The last example illustrates how farmers' innovations can upset planners' projections of the output expected from proposed investments. Hand tube-wells have come into widespread use for dry-season irrigation in several parts of Bangladesh. Conventionally, it has been assumed that one hand pump can irrigate 0.16 ha of transplanted rice and up to 0.4 ha of wheat. (In practice, many pumps irrigate less than these areas, because most farmers' fields occupy less than 0.08 ha.)
However, travelling in Kushtia District in western Bangladesh last winter, I stopped to photograph a hand pump being operated by foot - itself an innovation-and discovered in conversation with the pump owner that he was irrigating 2 ha of tobacco from his pump. After irrigating one field, the farmer would lift the two pipes and resink them in another field - the farmer's holding, like that of most Bangladeshi farmers was fragmented -then irrigate that field, and so on until he had irrigated all his fields in rotation.
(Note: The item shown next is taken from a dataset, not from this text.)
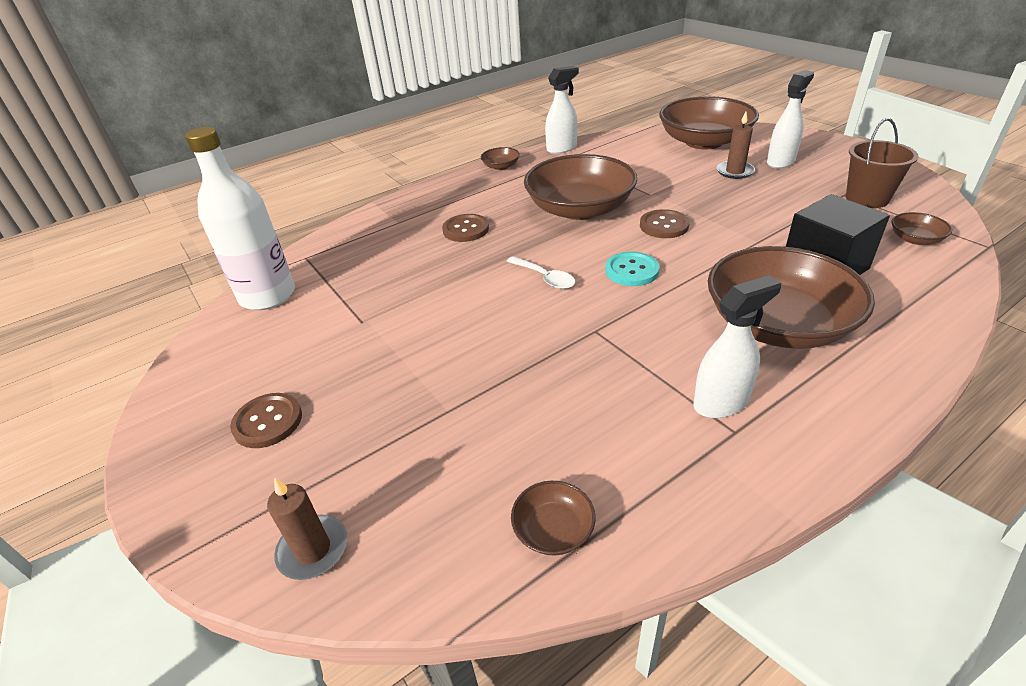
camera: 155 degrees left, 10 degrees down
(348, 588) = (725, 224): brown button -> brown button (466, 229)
In the soft alluvial soils of Bangladesh, where the water table is usually close to the surface, at least during the cool winter months, it is a job of no more than a couple of hours to lift, move and resink two or three pipes and attach a hand pump. Subsequently, I learned of farmers using a single hand pump to irrigate more than 2 ha of dry-season crops.
Enormous implications
Not all Bangladeshi farmers own 2 ha of land, of course. However, the fact that a few pioneer farmers have shown that such an area can be irrigated by one pump indicates that planners, aid donors and extension workers must drastically revise their previous projections regarding the contribution which these small pumps can make to irrigated crop production: the difference between 0.2 ha and 2 ha is tenfold! On their own initiative, some farmers are now renting out their pumps to other farmers. One voluntary agency, too, is providing landless farmer groups with pumps on hi repurchase terms, so that a mobile, labour-intensive irrigation service is given to cultivating landowners and sharecroppers. In these days of rapidly rising fossil fuel costs, the implications of these innovative irrigation practices are enormous. If one hand pump costing less than $100 can irrigate 2 ha (of dry-land crops, not transplanted rice), it is a much more economical investment than a shallow tube-well costing more than $ 1000 and irrigating 4-6 ha, or a deep tube-well costing $10 000 and irrigating 24-40 ha. There are considerable social benefits, too, in terms of employment provided.
It is imperative that R & D officials become aware of farmers' research efforts and make use of them. Extension could use innovative farmers' fields as demonstration sites, and could organize demonstrations of the new practices in other areas where conditions are similar. This accelerated pace of research and extension could lead to a more rapid increase in agricultural production. Inevitably, too, the spinoff in enhanced mutual respect engendered between officials and farmers would produce additional benefits in production through greater career interest and farmers' cooperation.